2nd Workshop on Augmented Intelligence for Technology-Assisted Reviews Systems:
Evaluation Metrics and Protocols for eDiscovery and Systematic Review Systems.


2nd April 2023

To be held as part of the 45th European Conference on Information Retrieval (ECIR 2023) 2-6 April 2023 | Dublin, Ireland


Augmented Intelligence (AL) is “a subsection of AI machine learning developed to enhance human intelligence rather than operate independently of or outright replace it. It is designed to do so by improving human decision-making and, by extension, actions taken in response to improved decisions.” In this sense, users are supported, not replaced, in the decision-making process by the filtering capabilities of the Augmented Intelligence solutions, but the final decision will always be taken by the users who are still accountable for their actions.
In this field, Technology-assisted review systems (TARS) use a kind of human-in-the-loop approach where classification and/or ranking algorithms are continuously trained according to the relevance feedback from expert reviewers, until a substantial number of the relevant documents are identified. This approach has been shown to be more effective and more efficient than traditional e-discovery and systematic review practices, which typically consists of a mix of keyword search and manual review of the search results.
Given these premises, ALTARS will focus on High-recall Information Retrieval (IR) systems which tackle challenging tasks that require the finding of (nearly) all the relevant documents in a collection. Electronic discovery (eDiscovery) and systematic review systems are probably the most important examples of such systems where the search for relevant information with limited resources, such as time and money, is necessary.

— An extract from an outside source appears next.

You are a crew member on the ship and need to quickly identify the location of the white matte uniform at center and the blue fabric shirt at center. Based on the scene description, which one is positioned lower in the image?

In this workshop, we aim to fathom the effectiveness of these systems which is a research challenge itself. In fact, despite the number of evaluation measures at our disposal to assess the effectiveness of a "traditional" retrieval approach, there are additional dimensions of evaluation for TAR systems.
For example, it is true that an effective high-recall system should be able to find the majority of relevant documents using the least number of assessments. However, this type of evaluation discards the resources used to achieve this goal, such as the total time spent on those assessments, or the amount of money spent for the experts judging the documents.
The topics include, but are not restricted to:

  • Novel evaluation approaches and measures for Systematic reviews;
  • Reproducibility of experiments with test collections;
  • Design and evaluation of interactive high-recall retrieval systems;
  • Study of evaluation measures;
  • User studies in high-recall retrieval systems;
  • Novel evaluation protocols for continuous Active Learning;
  • Evaluation of sampling bias.


Research papers, describing original ideas on the listed topics and on other fundamental aspects of Technology-Assisted Reviews methodologies and technologies, are solicited. Moreover, short papers on early research results, new results on previously published works, and extended abstract on previously published works are also welcome.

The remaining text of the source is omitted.